Problem details:
Write the records out again, keeping each line exactly as it is.

[Items from a dataset]
======

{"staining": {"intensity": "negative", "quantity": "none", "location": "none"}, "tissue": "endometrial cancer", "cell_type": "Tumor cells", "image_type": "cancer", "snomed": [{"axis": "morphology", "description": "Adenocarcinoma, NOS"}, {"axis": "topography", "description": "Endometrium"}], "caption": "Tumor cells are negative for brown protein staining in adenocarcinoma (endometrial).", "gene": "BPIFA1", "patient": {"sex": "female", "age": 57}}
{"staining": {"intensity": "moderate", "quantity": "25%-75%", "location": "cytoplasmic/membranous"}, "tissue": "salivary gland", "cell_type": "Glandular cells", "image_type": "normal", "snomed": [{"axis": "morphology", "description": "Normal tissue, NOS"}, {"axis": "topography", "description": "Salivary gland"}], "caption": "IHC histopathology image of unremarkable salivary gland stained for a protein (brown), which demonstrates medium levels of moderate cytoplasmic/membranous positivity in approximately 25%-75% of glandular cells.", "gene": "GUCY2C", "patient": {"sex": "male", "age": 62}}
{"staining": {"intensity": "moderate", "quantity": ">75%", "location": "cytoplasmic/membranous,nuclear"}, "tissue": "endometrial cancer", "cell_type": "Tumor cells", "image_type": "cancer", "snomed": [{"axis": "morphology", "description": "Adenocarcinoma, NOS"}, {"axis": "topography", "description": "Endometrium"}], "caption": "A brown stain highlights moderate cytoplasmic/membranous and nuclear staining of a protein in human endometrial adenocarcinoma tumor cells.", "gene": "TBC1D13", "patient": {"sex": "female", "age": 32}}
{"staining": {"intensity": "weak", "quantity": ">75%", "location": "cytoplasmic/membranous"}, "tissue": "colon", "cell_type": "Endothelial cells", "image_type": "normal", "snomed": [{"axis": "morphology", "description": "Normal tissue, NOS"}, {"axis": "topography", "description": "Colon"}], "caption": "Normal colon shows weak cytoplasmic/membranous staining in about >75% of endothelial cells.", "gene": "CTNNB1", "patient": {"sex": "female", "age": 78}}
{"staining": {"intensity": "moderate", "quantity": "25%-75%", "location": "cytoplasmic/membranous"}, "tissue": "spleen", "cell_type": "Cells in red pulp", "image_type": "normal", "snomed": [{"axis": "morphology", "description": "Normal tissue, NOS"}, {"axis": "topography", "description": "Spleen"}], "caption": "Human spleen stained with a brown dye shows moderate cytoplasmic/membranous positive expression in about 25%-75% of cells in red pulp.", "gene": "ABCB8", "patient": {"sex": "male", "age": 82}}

======

Exercise output:
{"staining": {"intensity": "negative", "quantity": "none", "location": "none"}, "tissue": "endometrial cancer", "cell_type": "Tumor cells", "image_type": "cancer", "snomed": [{"axis": "morphology", "description": "Adenocarcinoma, NOS"}, {"axis": "topography", "description": "Endometrium"}], "caption": "Tumor cells are negative for brown protein staining in adenocarcinoma (endometrial).", "gene": "BPIFA1", "patient": {"sex": "female", "age": 57}}
{"staining": {"intensity": "moderate", "quantity": "25%-75%", "location": "cytoplasmic/membranous"}, "tissue": "salivary gland", "cell_type": "Glandular cells", "image_type": "normal", "snomed": [{"axis": "morphology", "description": "Normal tissue, NOS"}, {"axis": "topography", "description": "Salivary gland"}], "caption": "IHC histopathology image of unremarkable salivary gland stained for a protein (brown), which demonstrates medium levels of moderate cytoplasmic/membranous positivity in approximately 25%-75% of glandular cells.", "gene": "GUCY2C", "patient": {"sex": "male", "age": 62}}
{"staining": {"intensity": "moderate", "quantity": ">75%", "location": "cytoplasmic/membranous,nuclear"}, "tissue": "endometrial cancer", "cell_type": "Tumor cells", "image_type": "cancer", "snomed": [{"axis": "morphology", "description": "Adenocarcinoma, NOS"}, {"axis": "topography", "description": "Endometrium"}], "caption": "A brown stain highlights moderate cytoplasmic/membranous and nuclear staining of a protein in human endometrial adenocarcinoma tumor cells.", "gene": "TBC1D13", "patient": {"sex": "female", "age": 32}}
{"staining": {"intensity": "weak", "quantity": ">75%", "location": "cytoplasmic/membranous"}, "tissue": "colon", "cell_type": "Endothelial cells", "image_type": "normal", "snomed": [{"axis": "morphology", "description": "Normal tissue, NOS"}, {"axis": "topography", "description": "Colon"}], "caption": "Normal colon shows weak cytoplasmic/membranous staining in about >75% of endothelial cells.", "gene": "CTNNB1", "patient": {"sex": "female", "age": 78}}
{"staining": {"intensity": "moderate", "quantity": "25%-75%", "location": "cytoplasmic/membranous"}, "tissue": "spleen", "cell_type": "Cells in red pulp", "image_type": "normal", "snomed": [{"axis": "morphology", "description": "Normal tissue, NOS"}, {"axis": "topography", "description": "Spleen"}], "caption": "Human spleen stained with a brown dye shows moderate cytoplasmic/membranous positive expression in about 25%-75% of cells in red pulp.", "gene": "ABCB8", "patient": {"sex": "male", "age": 82}}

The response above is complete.